*Work instructions:*
Return the lines that run from the beginning of the entries to the line holding "## **🔧 Install Helm (Package Manager)**", inclusive, and drop the pictures.

*Material shown:*
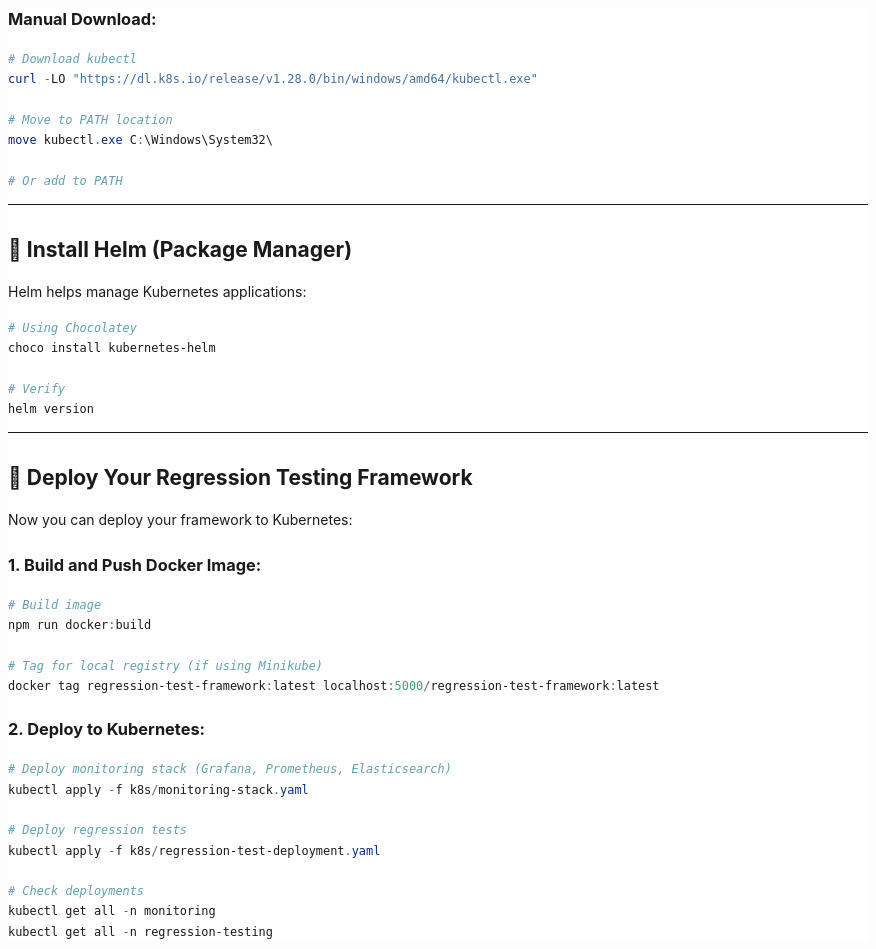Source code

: ### **Manual Download:**
```powershell
# Download kubectl
curl -LO "https://dl.k8s.io/release/v1.28.0/bin/windows/amd64/kubectl.exe"

# Move to PATH location
move kubectl.exe C:\Windows\System32\

# Or add to PATH
```

---

## **🔧 Install Helm (Package Manager)**

Helm helps manage Kubernetes applications:

```powershell
# Using Chocolatey
choco install kubernetes-helm

# Verify
helm version
```

---

## **🎯 Deploy Your Regression Testing Framework**

Now you can deploy your framework to Kubernetes:

### **1. Build and Push Docker Image:**
```powershell
# Build image
npm run docker:build

# Tag for local registry (if using Minikube)
docker tag regression-test-framework:latest localhost:5000/regression-test-framework:latest
```

### **2. Deploy to Kubernetes:**
```powershell
# Deploy monitoring stack (Grafana, Prometheus, Elasticsearch)
kubectl apply -f k8s/monitoring-stack.yaml

# Deploy regression tests
kubectl apply -f k8s/regression-test-deployment.yaml

# Check deployments
kubectl get all -n monitoring
kubectl get all -n regression-testing
```
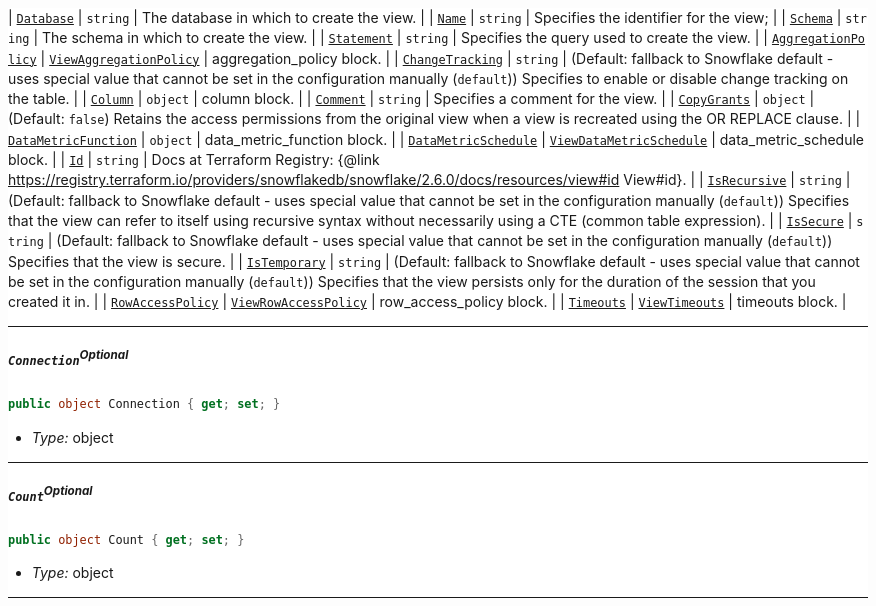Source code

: | <code><a href="#@cdktf/provider-snowflake.view.ViewConfig.property.database">Database</a></code> | <code>string</code> | The database in which to create the view. |
| <code><a href="#@cdktf/provider-snowflake.view.ViewConfig.property.name">Name</a></code> | <code>string</code> | Specifies the identifier for the view; |
| <code><a href="#@cdktf/provider-snowflake.view.ViewConfig.property.schema">Schema</a></code> | <code>string</code> | The schema in which to create the view. |
| <code><a href="#@cdktf/provider-snowflake.view.ViewConfig.property.statement">Statement</a></code> | <code>string</code> | Specifies the query used to create the view. |
| <code><a href="#@cdktf/provider-snowflake.view.ViewConfig.property.aggregationPolicy">AggregationPolicy</a></code> | <code><a href="#@cdktf/provider-snowflake.view.ViewAggregationPolicy">ViewAggregationPolicy</a></code> | aggregation_policy block. |
| <code><a href="#@cdktf/provider-snowflake.view.ViewConfig.property.changeTracking">ChangeTracking</a></code> | <code>string</code> | (Default: fallback to Snowflake default - uses special value that cannot be set in the configuration manually (`default`)) Specifies to enable or disable change tracking on the table. |
| <code><a href="#@cdktf/provider-snowflake.view.ViewConfig.property.column">Column</a></code> | <code>object</code> | column block. |
| <code><a href="#@cdktf/provider-snowflake.view.ViewConfig.property.comment">Comment</a></code> | <code>string</code> | Specifies a comment for the view. |
| <code><a href="#@cdktf/provider-snowflake.view.ViewConfig.property.copyGrants">CopyGrants</a></code> | <code>object</code> | (Default: `false`) Retains the access permissions from the original view when a view is recreated using the OR REPLACE clause. |
| <code><a href="#@cdktf/provider-snowflake.view.ViewConfig.property.dataMetricFunction">DataMetricFunction</a></code> | <code>object</code> | data_metric_function block. |
| <code><a href="#@cdktf/provider-snowflake.view.ViewConfig.property.dataMetricSchedule">DataMetricSchedule</a></code> | <code><a href="#@cdktf/provider-snowflake.view.ViewDataMetricSchedule">ViewDataMetricSchedule</a></code> | data_metric_schedule block. |
| <code><a href="#@cdktf/provider-snowflake.view.ViewConfig.property.id">Id</a></code> | <code>string</code> | Docs at Terraform Registry: {@link https://registry.terraform.io/providers/snowflakedb/snowflake/2.6.0/docs/resources/view#id View#id}. |
| <code><a href="#@cdktf/provider-snowflake.view.ViewConfig.property.isRecursive">IsRecursive</a></code> | <code>string</code> | (Default: fallback to Snowflake default - uses special value that cannot be set in the configuration manually (`default`)) Specifies that the view can refer to itself using recursive syntax without necessarily using a CTE (common table expression). |
| <code><a href="#@cdktf/provider-snowflake.view.ViewConfig.property.isSecure">IsSecure</a></code> | <code>string</code> | (Default: fallback to Snowflake default - uses special value that cannot be set in the configuration manually (`default`)) Specifies that the view is secure. |
| <code><a href="#@cdktf/provider-snowflake.view.ViewConfig.property.isTemporary">IsTemporary</a></code> | <code>string</code> | (Default: fallback to Snowflake default - uses special value that cannot be set in the configuration manually (`default`)) Specifies that the view persists only for the duration of the session that you created it in. |
| <code><a href="#@cdktf/provider-snowflake.view.ViewConfig.property.rowAccessPolicy">RowAccessPolicy</a></code> | <code><a href="#@cdktf/provider-snowflake.view.ViewRowAccessPolicy">ViewRowAccessPolicy</a></code> | row_access_policy block. |
| <code><a href="#@cdktf/provider-snowflake.view.ViewConfig.property.timeouts">Timeouts</a></code> | <code><a href="#@cdktf/provider-snowflake.view.ViewTimeouts">ViewTimeouts</a></code> | timeouts block. |

---

##### `Connection`<sup>Optional</sup> <a name="Connection" id="@cdktf/provider-snowflake.view.ViewConfig.property.connection"></a>

```csharp
public object Connection { get; set; }
```

- *Type:* object

---

##### `Count`<sup>Optional</sup> <a name="Count" id="@cdktf/provider-snowflake.view.ViewConfig.property.count"></a>

```csharp
public object Count { get; set; }
```

- *Type:* object

---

*Response area:*
Source code

: ### **Manual Download:**
```powershell
# Download kubectl
curl -LO "https://dl.k8s.io/release/v1.28.0/bin/windows/amd64/kubectl.exe"

# Move to PATH location
move kubectl.exe C:\Windows\System32\

# Or add to PATH
```

---

## **🔧 Install Helm (Package Manager)**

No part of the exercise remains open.